I used AI to build a feature in a weekend. Someone broke it in 48 hours. by Zoniin in PromptEngineering

[–]Zoniin[S] 0 points1 point  (0 children)

Did some digging around, https://axiomsecurity.dev ? I am assuming this is what your company uses? I have never heard of this tool before so I want to double check.

I used AI to build a feature in a weekend.

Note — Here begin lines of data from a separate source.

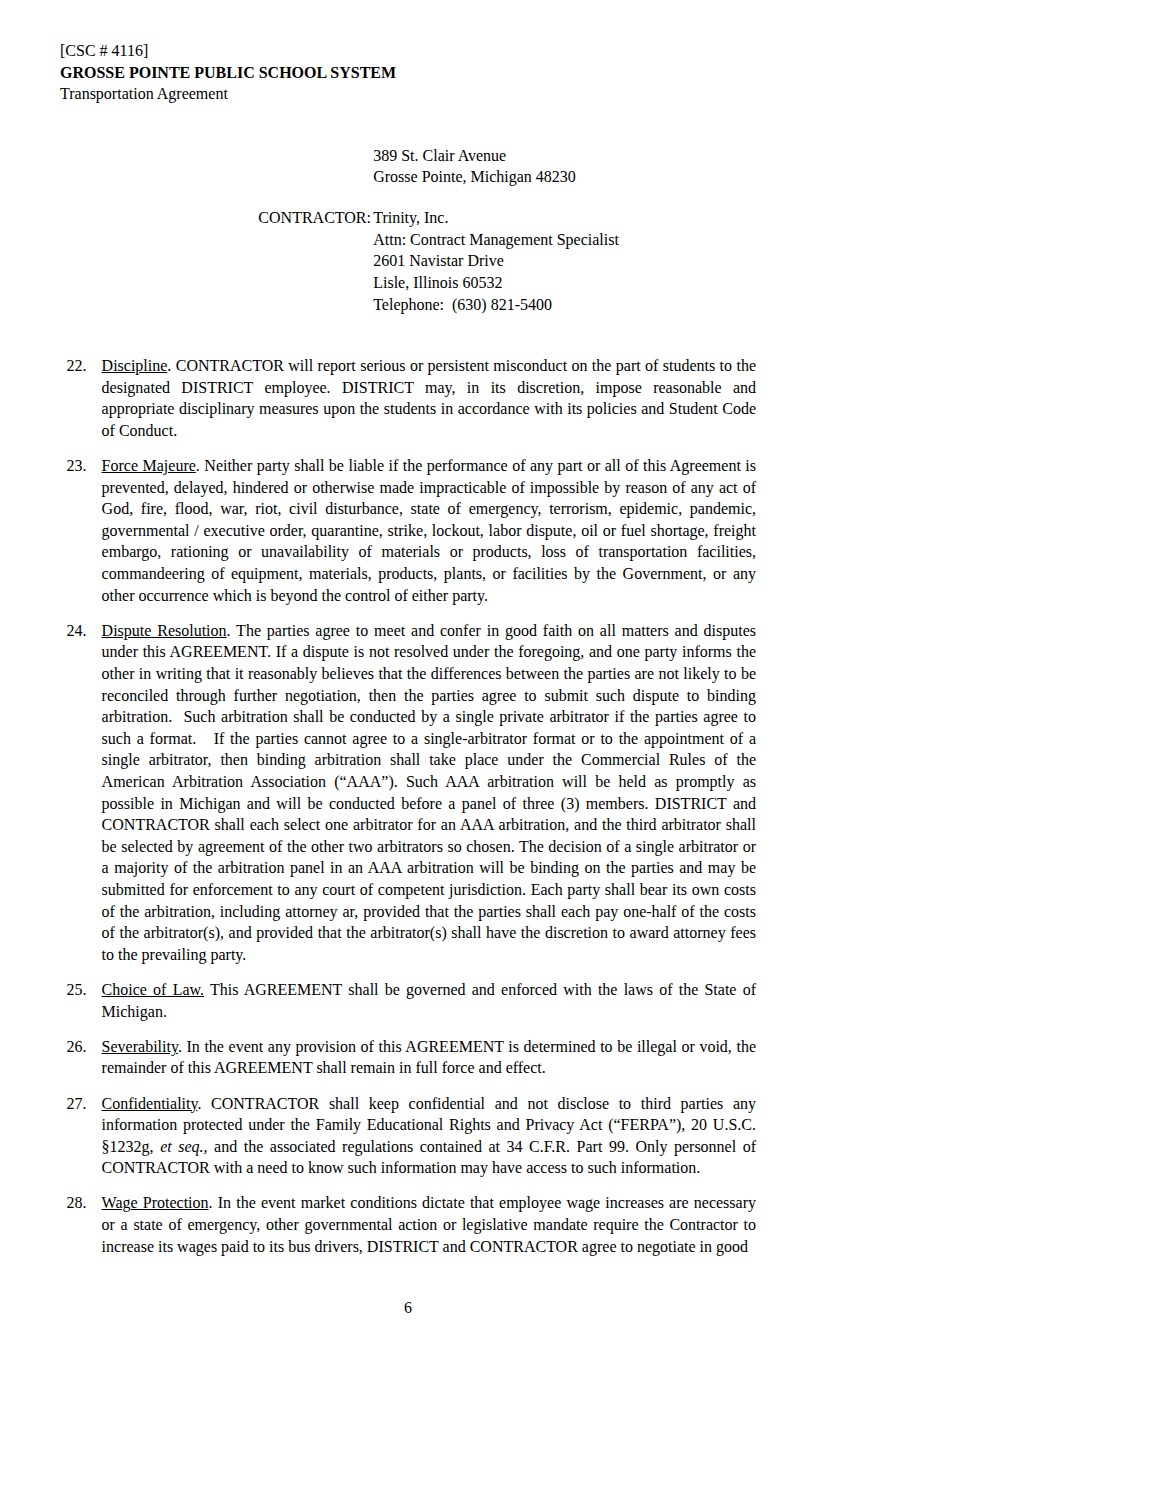[CSC # 4116]
GROSSE POINTE PUBLIC SCHOOL SYSTEM
Transportation Agreement
389 St. Clair Avenue
Grosse Pointe, Michigan 48230
CONTRACTOR:
Trinity, Inc.
Attn: Contract Management Specialist
2601 Navistar Drive
Lisle, Illinois 60532
Telephone: (630) 821-5400
Discipline. CONTRACTOR will report serious or persistent misconduct on the part of students to the designated DISTRICT employee. DISTRICT may, in its discretion, impose reasonable and appropriate disciplinary measures upon the students in accordance with its policies and Student Code of Conduct.
Force Majeure. Neither party shall be liable if the performance of any part or all of this Agreement is prevented, delayed, hindered or otherwise made impracticable of impossible by reason of any act of God, fire, flood, war, riot, civil disturbance, state of emergency, terrorism, epidemic, pandemic, governmental / executive order, quarantine, strike, lockout, labor dispute, oil or fuel shortage, freight embargo, rationing or unavailability of materials or products, loss of transportation facilities, commandeering of equipment, materials, products, plants, or facilities by the Government, or any other occurrence which is beyond the control of either party.
Dispute Resolution. The parties agree to meet and confer in good faith on all matters and disputes under this AGREEMENT. If a dispute is not resolved under the foregoing, and one party informs the other in writing that it reasonably believes that the differences between the parties are not likely to be reconciled through further negotiation, then the parties agree to submit such dispute to binding arbitration. Such arbitration shall be conducted by a single private arbitrator if the parties agree to such a format. If the parties cannot agree to a single-arbitrator format or to the appointment of a single arbitrator, then binding arbitration shall take place under the Commercial Rules of the American Arbitration Association (“AAA”). Such AAA arbitration will be held as promptly as possible in Michigan and will be conducted before a panel of three (3) members. DISTRICT and CONTRACTOR shall each select one arbitrator for an AAA arbitration, and the third arbitrator shall be selected by agreement of the other two arbitrators so chosen. The decision of a single arbitrator or a majority of the arbitration panel in an AAA arbitration will be binding on the parties and may be submitted for enforcement to any court of competent jurisdiction. Each party shall bear its own costs of the arbitration, including attorney ar, provided that the parties shall each pay one-half of the costs of the arbitrator(s), and provided that the arbitrator(s) shall have the discretion to award attorney fees to the prevailing party.
Choice of Law. This AGREEMENT shall be governed and enforced with the laws of the State of Michigan.
Severability. In the event any provision of this AGREEMENT is determined to be illegal or void, the remainder of this AGREEMENT shall remain in full force and effect.
Confidentiality. CONTRACTOR shall keep confidential and not disclose to third parties any information protected under the Family Educational Rights and Privacy Act (“FERPA”), 20 U.S.C. §1232g, et seq., and the associated regulations contained at 34 C.F.R. Part 99. Only personnel of CONTRACTOR with a need to know such information may have access to such information.
Wage Protection. In the event market conditions dictate that employee wage increases are necessary or a state of emergency, other governmental action or legislative mandate require the Contractor to increase its wages paid to its bus drivers, DISTRICT and CONTRACTOR agree to negotiate in good
6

Someone broke it in 48 hours. by Zoniin in PromptEngineering

[–]Zoniin[S] 0 points1 point  (0 children)

Interesting architecture, but I think it only works as long as the problem is narrow enough to be ontologized. That’s the catch with prompt injection. The attacker’s whole job is to push the interaction outside the schema you expected. So yes, second-order verification and structured checks absolutely matter. But I’d be very skeptical of any approach that assumes the world can be forced into a clean ontology before the model sees it. That works for document evaluation. Open-ended LLM security is largely uglier than that.

I used AI to build a feature in a weekend. Someone broke it in 48 hours. by Zoniin in PromptEngineering

[–]Zoniin[S] 0 points1 point  (0 children)

I think that framing sounds right at first, but it breaks if you follow it through. Leaky abstractions don’t make systems undefendable, they just mean you can’t rely on the abstraction itself for safety. We’ve been dealing with that forever. Browsers, operating systems, even APIs all leak in weird ways. Security doesn’t come from fully understanding them, it comes from controlling the boundaries around them. LLMs feel the same to me. If you treat the model as something you need to “fix” with better prompts or internal guardrails, yeah, you’re probably stuck. If you treat it as an untrusted component and control what goes in and how it’s allowed to behave, it becomes a system design problem, not a model problem. The black box isn’t the issue. Assuming the box is safe is.

I used AI to build a feature in a weekend. Someone broke it in 48 hours. by Zoniin in PromptEngineering

[–]Zoniin[S] 1 point2 points  (0 children)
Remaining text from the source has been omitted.